DATABASE: is composed of 174 observations (29 individuals that were tested in 6 different situations or tasks, represented by one colour in the bar graph and hence the random effect variable); "Bicho" stands for the individual; "Condicion" states the explicatory variable and "Vueltasmin" is the response variable. "Datos" is the name of my database.

CODE

``````Condicion<-as.factor(Condicion)
Vueltasmin<-as.numeric(Vueltasmin)

## My model should be: Vueltasmin = Condicion + 1|Bicho
m1 <- lmer(Vueltasmin ~ Condicion + (1 | Bicho), Datos)

#Checking assumptions BEFORE looking at the stats:
e1<-resid(m1) # Pearson residues
pre1<-predict(m1) #predicted

windows()
par(mfrow = c(1, 2))
plot(pre1, e1, xlab="Predichos", ylab="Residuos de pearson",main="Gráfico de
dispersión de RE vs PRED",cex.main=.8 )
`````` ``````abline(0,0)
qqnorm(e1, cex.main=.9)   #QQ plot
qqline(e1)
par(mfrow = c(1, 1))
shapiro.test(e1)
#SHAPIRO WILKS: NO NORMALITY!!!
`````` mixed model residual error R • 4.1k views
modified 15 months ago • written 15 months ago by ybbarnatan0
3

You'll likely want to post this on cross-validated instead of here. While many of us use mixed-effect models on occasion, I don't know that there are many people here comfortable giving advice on this particular issue.

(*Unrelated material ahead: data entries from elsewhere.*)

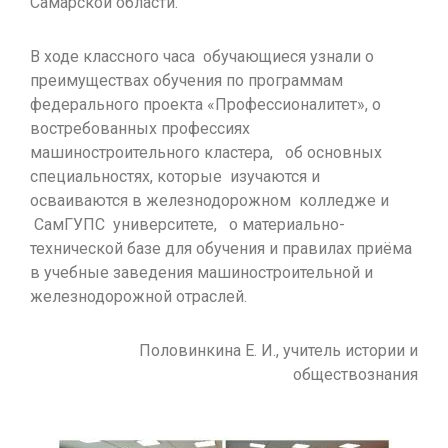
Самарской области.
В ходе классного часа обучающиеся узнали о
преимуществах обучения по программам
федерального проекта «Профессионалитет», о
востребованных профессиях
машиностроительного кластера, об основных
специальностях, которые изучаются и
осваиваются в железнодорожном колледже и
СамГУПС университете, о материально-
технической базе для обучения и правилах приёма
в учебные заведения машиностроительной и
железнодорожной отраслей.
Половинкина Е. И., учитель истории и
обществознания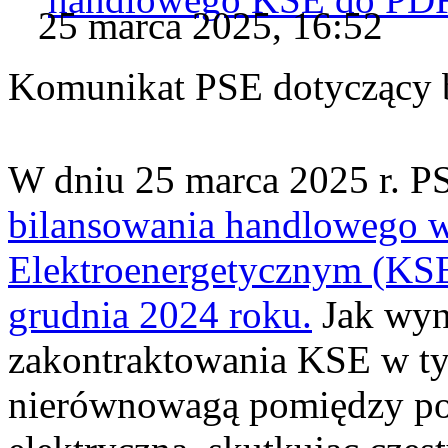
25 marca 2025, 16:52
Komunikat PSE dotyczący 
W dniu 25 marca 2025 r. 
bilansowania handlowego 
Elektroenergetycznym (KSE
grudnia 2024 roku.
Jak wyni
zakontraktowania KSE w ty
nierównowagą pomiędzy po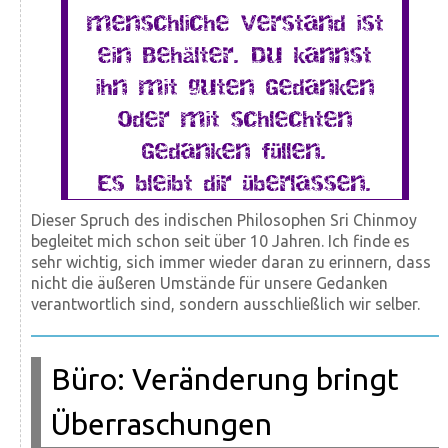
menschliche Verstand ist
ein Behälter. Du kannst
ihn mit guten Gedanken
oder mit schlechten
Gedanken füllen.
Es bleibt dir überlassen.
Dieser Spruch des indischen Philosophen Sri Chinmoy
begleitet mich schon seit über 10 Jahren. Ich finde es
sehr wichtig, sich immer wieder daran zu erinnern, dass
nicht die äußeren Umstände für unsere Gedanken
verantwortlich sind, sondern ausschließlich wir selber.
Büro: Veränderung bringt
Überraschungen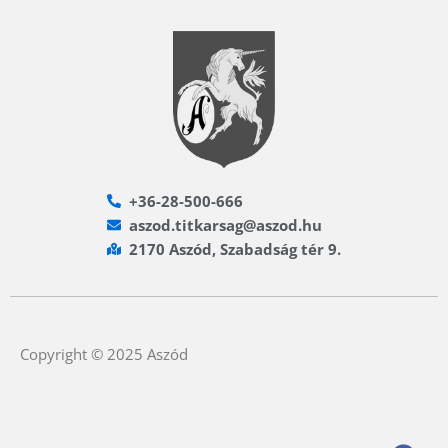
+36-28-500-666
aszod.titkarsag@aszod.hu
2170 Aszód, Szabadság tér 9.
Copyright © 2025 Aszód
F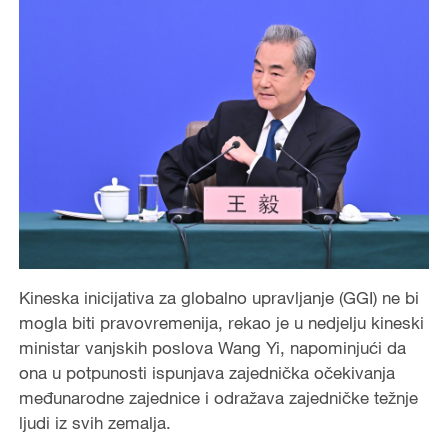
Kineska inicijativa za globalno upravljanje (GGI) ne bi
mogla biti pravovremenija, rekao je u nedjelju kineski
ministar vanjskih poslova Wang Yi, napominjući da
ona u potpunosti ispunjava zajednička očekivanja
međunarodne zajednice i odražava zajedničke težnje
ljudi iz svih zemalja.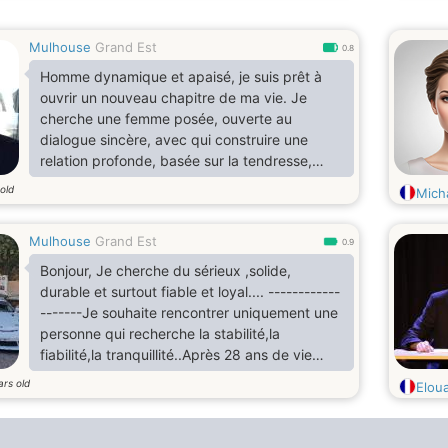
Mulhouse
Grand Est
0.8
Homme dynamique et apaisé, je suis prêt à
ouvrir un nouveau chapitre de ma vie. Je
cherche une femme posée, ouverte au
dialogue sincère, avec qui construire une
relation profonde, basée sur la tendresse,
l’écoute et la bienveillance. Mon souhait :
old
Mich
avancer à deux, dans le respect et le partage,
sans artifice ni précipitation.
Mulhouse
Grand Est
0.9
Bonjour, Je cherche du sérieux ,solide,
durable et surtout fiable et loyal.... ------------
-------Je souhaite rencontrer uniquement une
personne qui recherche la stabilité,la
fiabilité,la tranquillité..Après 28 ans de vie
commune,Nous avons divorcé voilà presque 3
ars old
Elou
ans !!J'ai 4 enfants, totalement autonome.2
travail en Suisse et 2 au Luxembourg.Pour ma
part, j'ai cédé ma société en location a mes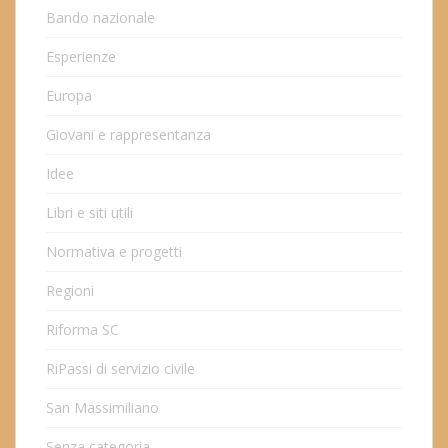
Bando nazionale
Esperienze
Europa
Giovani e rappresentanza
Idee
Libri e siti utili
Normativa e progetti
Regioni
Riforma SC
RiPassi di servizio civile
San Massimiliano
Senza categoria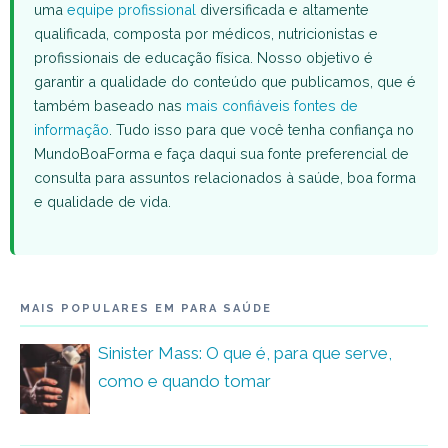
uma
equipe profissional
diversificada e altamente
qualificada, composta por médicos, nutricionistas e
profissionais de educação física. Nosso objetivo é
garantir a qualidade do conteúdo que publicamos, que é
também baseado nas
mais confiáveis fontes de
informação
. Tudo isso para que você tenha confiança no
MundoBoaForma e faça daqui sua fonte preferencial de
consulta para assuntos relacionados à saúde, boa forma
e qualidade de vida.
MAIS POPULARES EM PARA SAÚDE
Sinister Mass: O que é, para que serve,
como e quando tomar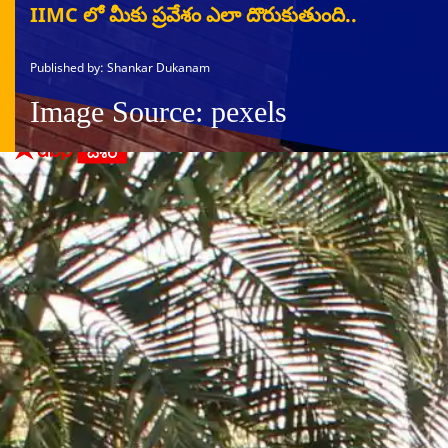
IIMC లో మీకు ప్రవేశం ఎలా దొరుకుతుంది..
Published by: Shankar Dukanam
Image Source: pexels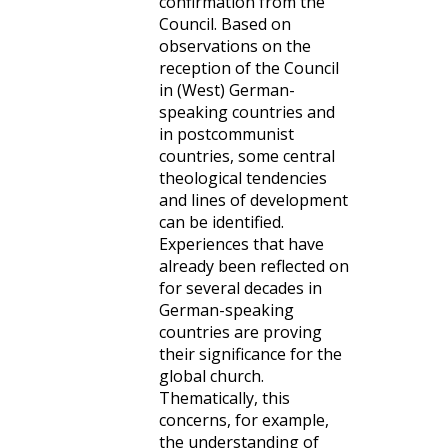
confirmation from the
Council. Based on
observations on the
reception of the Council
in (West) German-
speaking countries and
in postcommunist
countries, some central
theological tendencies
and lines of development
can be identified.
Experiences that have
already been reflected on
for several decades in
German-speaking
countries are proving
their significance for the
global church.
Thematically, this
concerns, for example,
the understanding of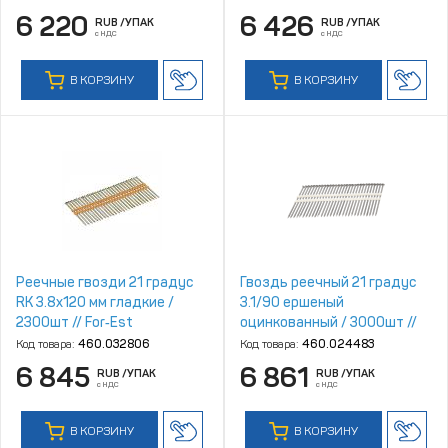
6 220
6 426
RUB
/УПАК
RUB
/УПАК
с НДС
с НДС
В КОРЗИНУ
В КОРЗИНУ
Реечные гвозди 21 градус
Гвоздь реечный 21 градус
RK 3.8x120 мм гладкие /
3.1/90 ершеный
2300шт // For‑Est
оцинкованный / 3000шт //
Mainpack
Код товара:
460.032806
Код товара:
460.024483
6 845
6 861
RUB
/УПАК
RUB
/УПАК
с НДС
с НДС
В КОРЗИНУ
В КОРЗИНУ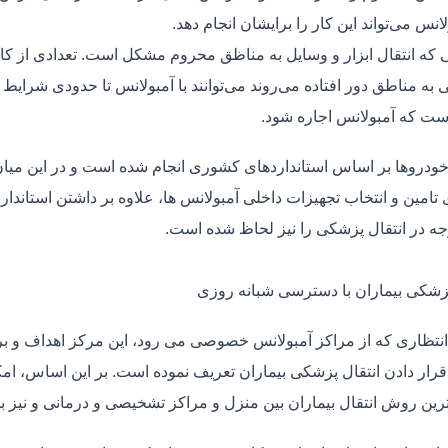
لانس می‌تواند این کار را برایشان انجام دهد.
یی که انتقال ابزار و وسایل به مناظق محروم مشکل است. تعدادی از کا
 به مناطق دور افتاده می‌روند می‌توانند با آمبولانس تا حدودی شرایط
ت که آمبولانس اجاره شود.
خودروها بر اساس استانداردهای کشوری انجام شده است و در این میان،
ی تامین و انتخاب تجهیزات داخلی آمبولانس ها، علاوه بر داشتن استاندا
جه در انتقال پزشکی را نیز لحاظ شده است.
پزشکی بیماران با دسترسی شبانه روزی
نتظاری که از مراکز آمبولانس خصوصی می رود، این مرکز اهداف و برنا
قرار دادن انتقال پزشکی بیماران تعریف نموده است. بر این اساس، ام
 ترین روش انتقال بیماران بین منزل و مراکز تشخیصی و درمانی و نیز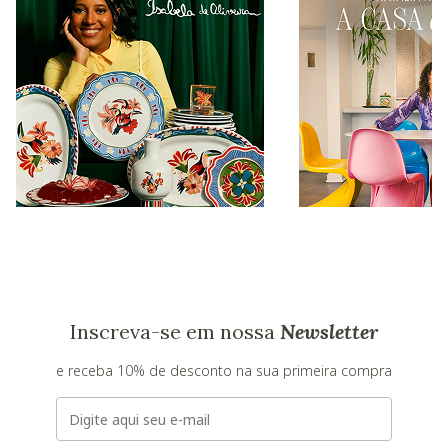
Inscreva-se em nossa
Newsletter
e receba 10% de desconto na sua primeira compra
E-mail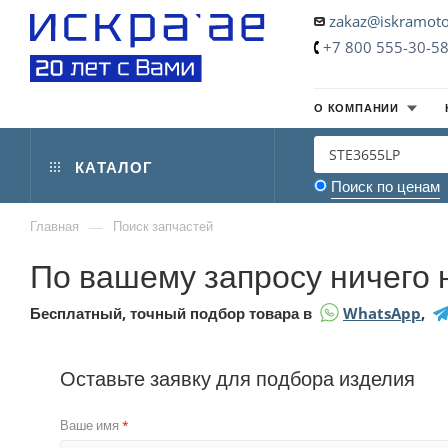
zakaz@iskramoto
+7 800 555-30-5
О КОМПАНИИ
КАТАЛОГ
Поиск по ценам
—
Главная
Поиск запчастей
По вашему запросу ничего 
Бесплатный, точный подбор товара в
WhatsApp
,
Оставьте заявку для подбора изделия
Ваше имя
*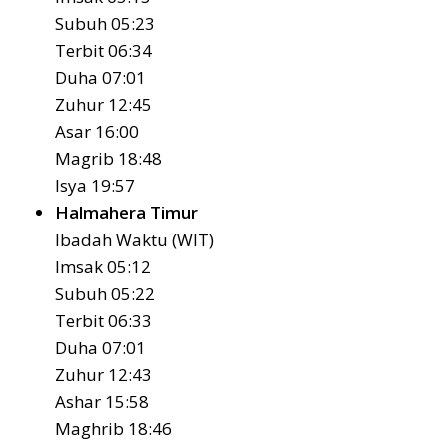
Subuh 05:23
Terbit 06:34
Duha 07:01
Zuhur 12:45
Asar 16:00
Magrib 18:48
Isya 19:57
Halmahera Timur
Ibadah Waktu (WIT)
Imsak 05:12
Subuh 05:22
Terbit 06:33
Duha 07:01
Zuhur 12:43
Ashar 15:58
Maghrib 18:46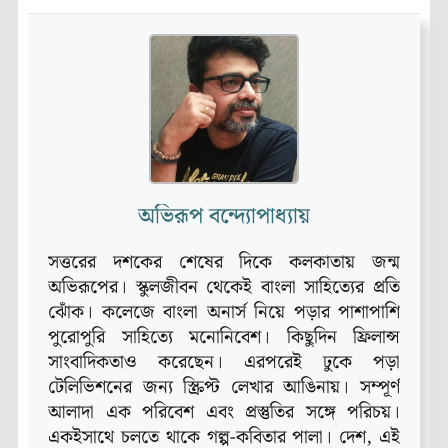
অভিরূপ বন্দ্যোপাধ্যায়
সত্তরের দশকের শেষের দিকে কলকাতায় জন্ম
অভিরূপের। স্কুলজীবন থেকেই বাংলা সাহিত্যের প্রতি
ঝোঁক। কলেজে বাংলা অনার্স নিয়ে পড়ার পাশাপাশি
পুরোপুরি সাহিত্যে মনোনিবেশ। কিছুদিন ফ্রিলান্স
সাংবাদিকতাও করেছেন। এরপরেই ঢুকে পড়া
টেলিভিশনের জন্য স্ক্রিপ্ট লেখার আঙিনায়। সম্পূর্ণ
আলাদা এক পরিবেশ এবং প্রস্তুতির সঙ্গে পরিচয়।
একইসাথে চলতে থাকে গল্প-কবিতার পালা। দেশ, এই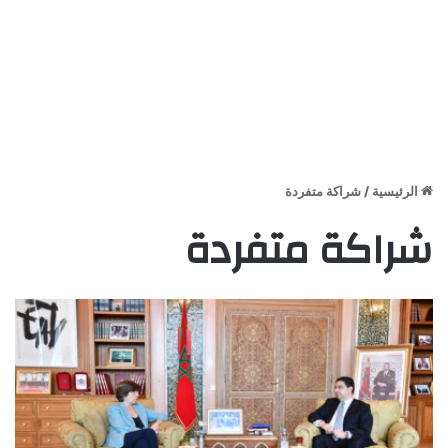
الرئيسية
/
شراكة متفردة
شراكة متفردة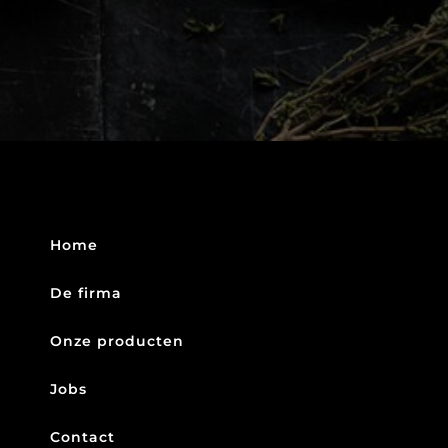
Home
De firma
Onze producten
Jobs
Contact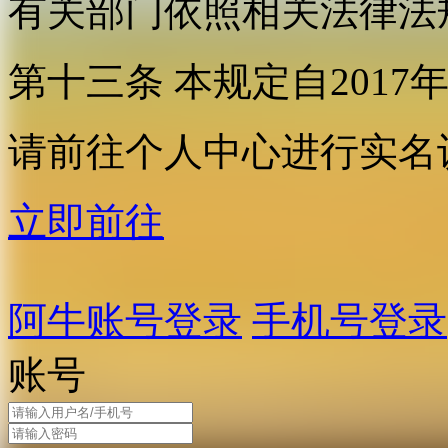
有关部门依照相关法律法
第十三条 本规定自2017
请前往个人中心进行实名
立即前往
阿牛账号登录
手机号登录
账号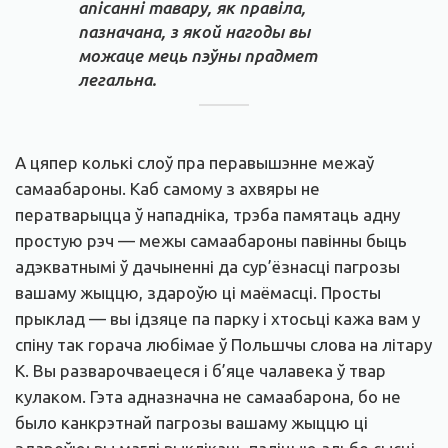
апісанні тавару, як правіла,
пазначана, з якой нагоды вы
можаце мець пэўны прадмет
легальна.
А цяпер колькі слоў пра перавышэнне межаў
самаабароны. Каб самому з ахвяры не
ператварыцца ў нападніка, трэба памятаць адну
простую рэч — межы самаабароны павінны быць
адэкватнымі ў дачыненні да сур’ёзнасці пагрозы
вашаму жыццю, здароўю ці маёмасці. Просты
прыклад — вы ідзяце па парку і хтосьці кажа вам у
спіну так горача любімае ў Польшчы слова на літару
К. Вы разварочваецеся і б’яце чалавека ў твар
кулаком. Гэта адназначна не самаабарона, бо не
было канкрэтнай пагрозы вашаму жыццю ці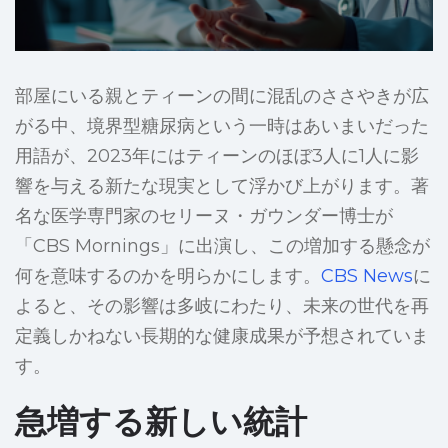
部屋にいる親とティーンの間に混乱のささやきが広
がる中、境界型糖尿病という一時はあいまいだった
用語が、2023年にはティーンのほぼ3人に1人に影
響を与える新たな現実として浮かび上がります。著
名な医学専門家のセリーヌ・ガウンダー博士が
「CBS Mornings」に出演し、この増加する懸念が
何を意味するのかを明らかにします。
CBS News
に
よると、その影響は多岐にわたり、未来の世代を再
定義しかねない長期的な健康成果が予想されていま
す。
急増する新しい統計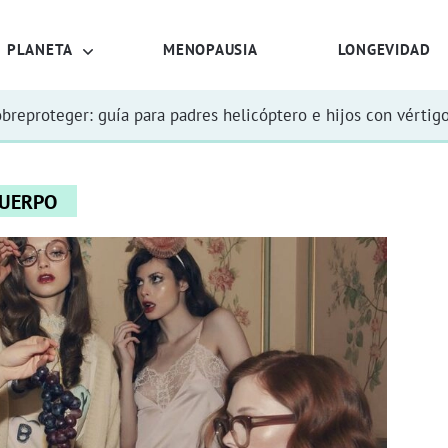
PLANETA
MENOPAUSIA
LONGEVIDAD
obreproteger: guía para padres helicóptero e hijos con vértig
UERPO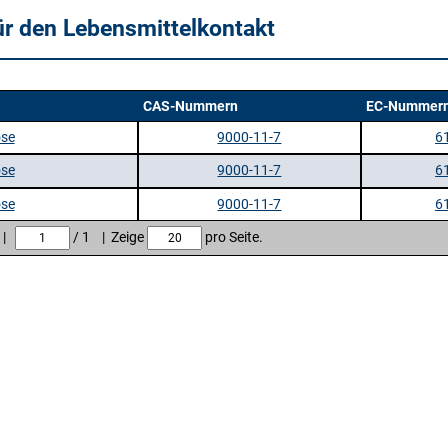
ür den Lebensmittelkontakt
CAS-Nummern
EC-Nummer
ose
9000-11-7
6
ose
9000-11-7
6
ose
9000-11-7
6
e |
/ 1 | Zeige
pro Seite.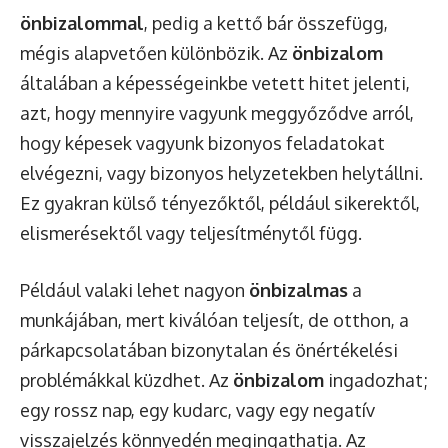
önbizalommal
, pedig a kettő bár összefügg,
mégis alapvetően különbözik. Az
önbizalom
általában a képességeinkbe vetett hitet jelenti,
azt, hogy mennyire vagyunk meggyőződve arról,
hogy képesek vagyunk bizonyos feladatokat
elvégezni, vagy bizonyos helyzetekben helytállni.
Ez gyakran külső tényezőktől, például sikerektől,
elismerésektől vagy teljesítménytől függ.
Például valaki lehet nagyon
önbizalmas
a
munkájában, mert kiválóan teljesít, de otthon, a
párkapcsolatában bizonytalan és önértékelési
problémákkal küzdhet. Az
önbizalom
ingadozhat;
egy rossz nap, egy kudarc, vagy egy negatív
visszajelzés könnyedén megingathatja. Az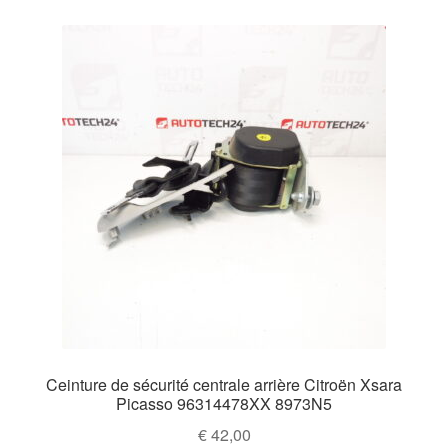
Ceinture de sécurité centrale arrière Citroën Xsara
Picasso 96314478XX 8973N5
€
42,00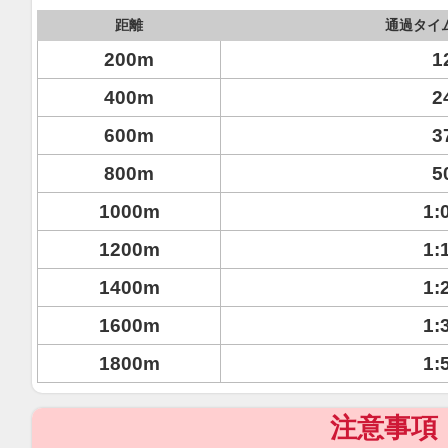
距離
通過タイ
200m
1
400m
2
600m
3
800m
5
1000m
1:
1200m
1:
1400m
1:
1600m
1:
1800m
1:
注意事項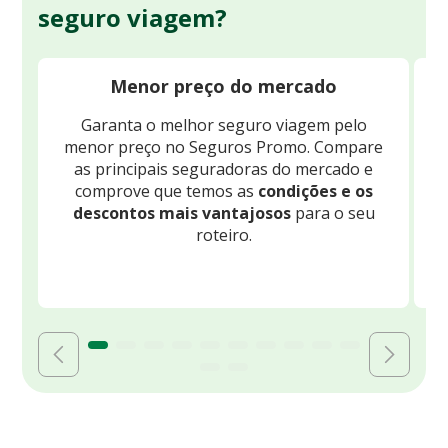
seguro viagem?
Menor preço do mercado
Garanta o melhor seguro viagem pelo
O
menor preço no Seguros Promo. Compare
c
as principais seguradoras do mercado e
comprove que temos as
condições e os
descontos mais vantajosos
para o seu
B
roteiro.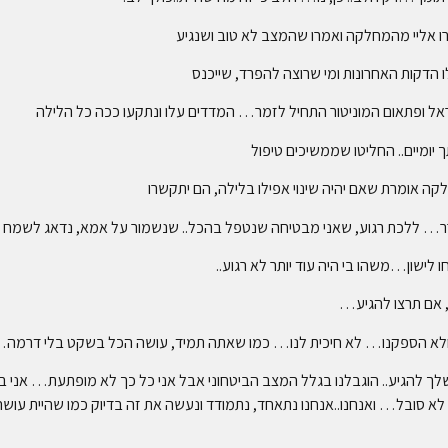
רו אליי מהמחלקה ואמרו שהמצב לא טוב ושנגיע
 הדקות האחרונות ומי שרוצה להפרד, שייכנס
 ופתאום המוניטור התחיל לזמר… המדדים עלו ונתקעו ככה כל הלילה
 יומיים.. החליטו שממשיכים טיפול
קה אומרת שאם יהיה שינוי אפילו בלילה, הם יתקשרו
ר… ללכת רגוע, שאני מבטיחה שנטפל בהכל.. שנשמור על אמא, נדאג לשמח 
 לישון…משהו בי היה עוד יותר לא רגוע..
ים ולא הספקנו… לא חיכית לנו… כמו שאתה תמיד, עושה הכל בשקט בלי דרמ
 שלך להגיע.. הוגבלנו בגלל המצב הביטחוני אבל אני כל כך לא מופתעת… אני
סובל… ואנחנו..אנחנו נתאחד, נתמודד ונעשה את זה בדיוק כמו שהיית עושה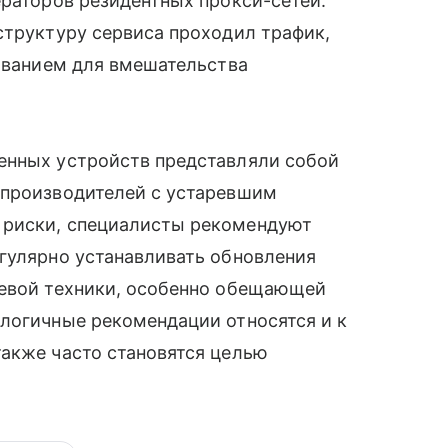
ераторов резидентных прокси-сетей.
структуру сервиса проходил трафик,
нованием для вмешательства
енных устройств представляли собой
 производителей с устаревшим
 риски, специалисты рекомендуют
гулярно устанавливать обновления
шевой техники, особенно обещающей
алогичные рекомендации относятся и к
также часто становятся целью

Hi @Devon Ryan, thanks! I´ve already done that and I had no luck, nobody answered my question so I´ve been looking for other statistics forums.

1

N.B., I've changed your mentions of GLM to mixed model or mixed-effect model. You're not using a GLM.

I thought they meant the same, so thanks for the correction!

0
Jean-Karim Heriche19k wrote:

Strictly speaking, non-normality of the residuals is an indication of an inadequate model. It means that the errors the model makes are not consistent across variables and observations (i.e. the errors are not random).
The first step should be to look at your data. What kind of distribution would fit your data ? Are there outliers ? If you have lots of 0 this is probably why your data is not normally distributed. A usual remedy is to use a transformation of the variables to make them closer to normally distributed but some people argue against this and to use a more appropriate method instead (i.e. generalized linear mixed model).
A practical guide to mixed models in R
Checking assumptions in mixed models.
Robustness of linear mixed models.

0
ybbarnatan0 wrote:

Hi Jean-Karim Heriche, thanks for the reply. The first thing I do before looking at P-values after running a model, is checking the assumptions and looking for outliers, both in X and Y with boxplots and Cook's distance. Regarding outliers, there are none; and regarding the assumptions, I meet homoscedasticity but lack of normality.

As Devon Ryan stated before, I may have stated I used GLM but in fact, I used mixed effect models (I thought they were the same thing). Hence my question: what should I do when I´m not using linear regression or ANOVA but mixed effect models, and still get lack of normality. I believe the lack of normality comes only because of the large number of zero responses, and I want to know if there is some test I can do when not having normalilty (like I would do a Kurskall-Wallis for a non parametric ANOVA); or if there is some publication or paper that supports going on with the current analysis, as I cited there are cases that it´s OK to turn a blind eye on lack of normality due to a floor effect when performing t-tests.

I didn't try transforming the dependent variable yet, as it´s the last thing I want to do. I would have to interpret, for example, log(Y) instead of Y, and that would lack of biological meaning to me...so I´m trying to explore if there is something else I can do before transforming it. Any thoughts?? Thanks!!!

P.s: thanks for the links, will look at them thoroughly.